Kategorie: Fußball 1. MannschaftDatum: 07.04.2016
SVS fehlt das Quentchen Glück

Nach einem leidenschaftlichen Pokal-Kampf müssen sich die Klosterer dem Regionalligisten SpVgg Unterhaching knapp mit 1:2 (1:1) unterordnen.

Die Klosterer versteckten sich nicht, sondern nahmen ihr Herz in die Hand und spielten mutig nach vorne. So musste der Hachinger Keeper Stefan Marinovic schon nach zehn Minuten sein ganzes Können abrufen, um mit einer Glanzparade einen Knaller von Stanislaus Herzel abzuwehren. Zwei Zeigerumdrehungen dann die gar nicht einmal überraschende Führung des SVS, als Fabian Klose einen Freistoß aus etwa 20 Metern in den linken Winkel jagte. Nun machte der Regionalligist richtig ernst und ließ mit der Antwort nicht lange auf sich warten.
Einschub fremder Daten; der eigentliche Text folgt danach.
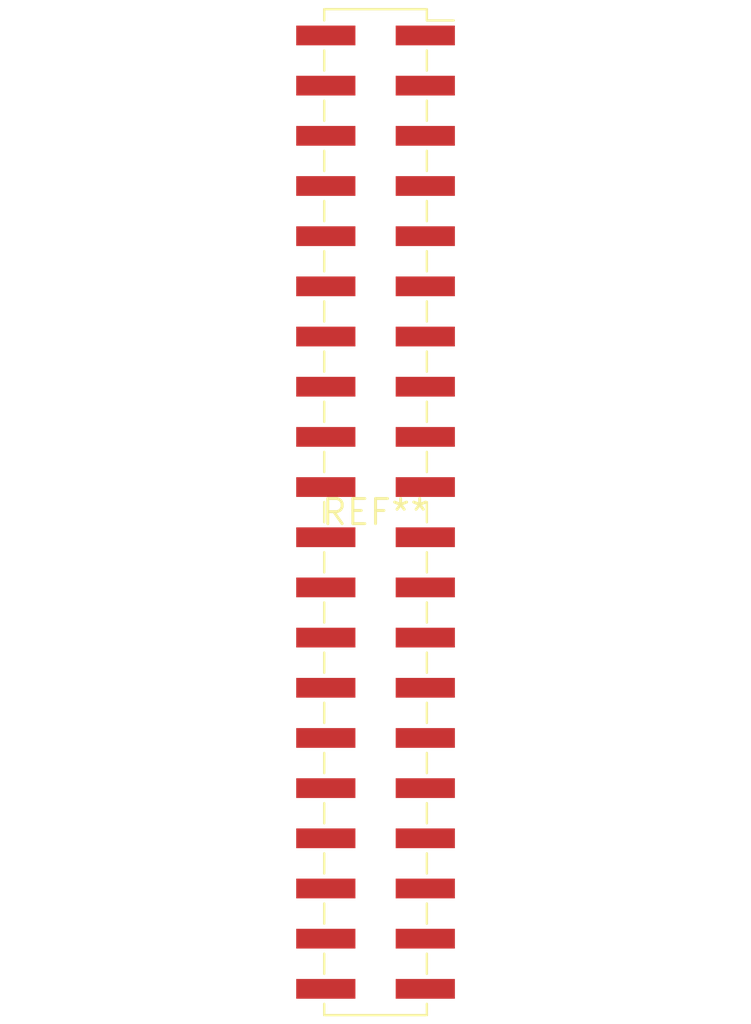
<source format=kicad_pcb>
(kicad_pcb (version 20240108) (generator pcbnew)

  (general
    (thickness 1.6)
  )

  (paper "A4")
  (layers
    (0 "F.Cu" signal)
    (31 "B.Cu" signal)
    (32 "B.Adhes" user "B.Adhesive")
    (33 "F.Adhes" user "F.Adhesive")
    (34 "B.Paste" user)
    (35 "F.Paste" user)
    (36 "B.SilkS" user "B.Silkscreen")
    (37 "F.SilkS" user "F.Silkscreen")
    (38 "B.Mask" user)
    (39 "F.Mask" user)
    (40 "Dwgs.User" user "User.Drawings")
    (41 "Cmts.User" user "User.Comments")
    (42 "Eco1.User" user "User.Eco1")
    (43 "Eco2.User" user "User.Eco2")
    (44 "Edge.Cuts" user)
    (45 "Margin" user)
    (46 "B.CrtYd" user "B.Courtyard")
    (47 "F.CrtYd" user "F.Courtyard")
    (48 "B.Fab" user)
    (49 "F.Fab" user)
    (50 "User.1" user)
    (51 "User.2" user)
    (52 "User.3" user)
    (53 "User.4" user)
    (54 "User.5" user)
    (55 "User.6" user)
    (56 "User.7" user)
    (57 "User.8" user)
    (58 "User.9" user)
  )

  (setup
    (pad_to_mask_clearance 0)
    (pcbplotparams
      (layerselection 0x00010fc_ffffffff)
      (plot_on_all_layers_selection 0x0000000_00000000)
      (disableapertmacros false)
      (usegerberextensions false)
      (usegerberattributes false)
      (usegerberadvancedattributes false)
      (creategerberjobfile false)
      (dashed_line_dash_ratio 12.000000)
      (dashed_line_gap_ratio 3.000000)
      (svgprecision 4)
      (plotframeref false)
      (viasonmask false)
      (mode 1)
      (useauxorigin false)
      (hpglpennumber 1)
      (hpglpenspeed 20)
      (hpglpendiameter 15.000000)
      (dxfpolygonmode false)
      (dxfimperialunits false)
      (dxfusepcbnewfont false)
      (psnegative false)
      (psa4output false)
      (plotreference false)
      (plotvalue false)
      (plotinvisibletext false)
      (sketchpadsonfab false)
      (subtractmaskfromsilk false)
      (outputformat 1)
      (mirror false)
      (drillshape 1)
      (scaleselection 1)
      (outputdirectory "")
    )
  )

  (net 0 "")

  (footprint "PinSocket_2x20_P2.54mm_Vertical_SMD" (layer "F.Cu") (at 0 0))

)

</source>
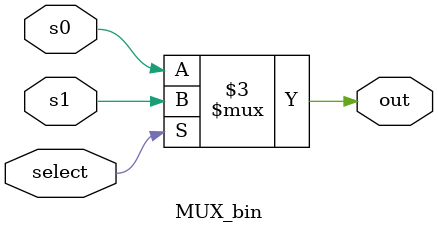
<source format=v>
`timescale 1ns / 1ps
module MUX_bin(
    input s0,
    input s1,
    input select,
    output reg out
    );
	 
    always @(s0 or s1 or select) begin
	   if (select) out <= s1; 
		else out <= s0; 
	 end

endmodule

</source>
Nach einem langen Ball aus dem Mittelfeld sprintete Vitalij Lux der kompletten SVS-Abwehr einfach davon und lochte mit einem Flachschuss aus 15 Meter am chancenlosen Keeper Daniel Müller vorbei zum 1:1 (17.) ein. In der Folge erarbeitete sich der Gast ein leichtes Übergewicht. Doch die meist vom agilen Sascha Bigalke inszenierten Angriffe wurden allesamt von der aufmerksamen Klosterdefensive abgefangen. In der 35. Minute dann wieder der SVS in Gestalt von Kapitän Dominik Räder, der sich auf links durchspielte. Dessen hohe Flanke knallte Lino D’Adamo jedoch in den Abendhimmel. Endgültig zum Pechvogel sollte Adamo dann kurz danach mutieren. So bugsierte er, obwohl völlig freistehend, das Leder Marinovic an den Körper, um dieses „Kunststück“ im Nachschuss gleich nochmal zu vollbringen (39.). Fast im Gegenzug dann aber Riesenglück für die Heimelf, als Lux wieder einmal allen davonlief, aber frei vor Müller nur den linken Pfosten anvisierte.
Zu Beginn des zweiten Durchganges beruhigte sich die bis dorthin so feurige Partie ein wenig, ohne aber langweilig zu werden. Die beste Gelegenheit in dieser Phase verbuchte Unterhaching. Ein weiter, von Bigalke im Mittelfeld getretener Freistoß fand den Weg in den Fünfer der Klosterer, wo Müller das tückisch aufspringen Spielgerät noch so eben über das Gebälk beförderte (65.). Sechs Minuten später schließlich die Führung für den Favoriten. Eine hohe Flanke des bis fast zur Grundlinie durchgelaufenen Markus Einsiedler rutschte Müller über die Finger. Dies nutzte Lux in Stile eines echten Torjägers uns lochte aus kurzer Distanz zum 2:1 (72.) ein.
Die Klosterer gaben sich jedoch nicht geschlagen und suchten weiter die Offensive. Zwei Minuten vor dem Ende brachte Herzner mit einem Hackentrick Julian Schäf in Position. Doch der Außenverteidiger traf nur die Latte. Nachdem Marinovic einen Fernschuss von Kai Neuerer aus der Luft fischte, pfiff der sichere Leiter Florian Badstübner die Begegnung ab.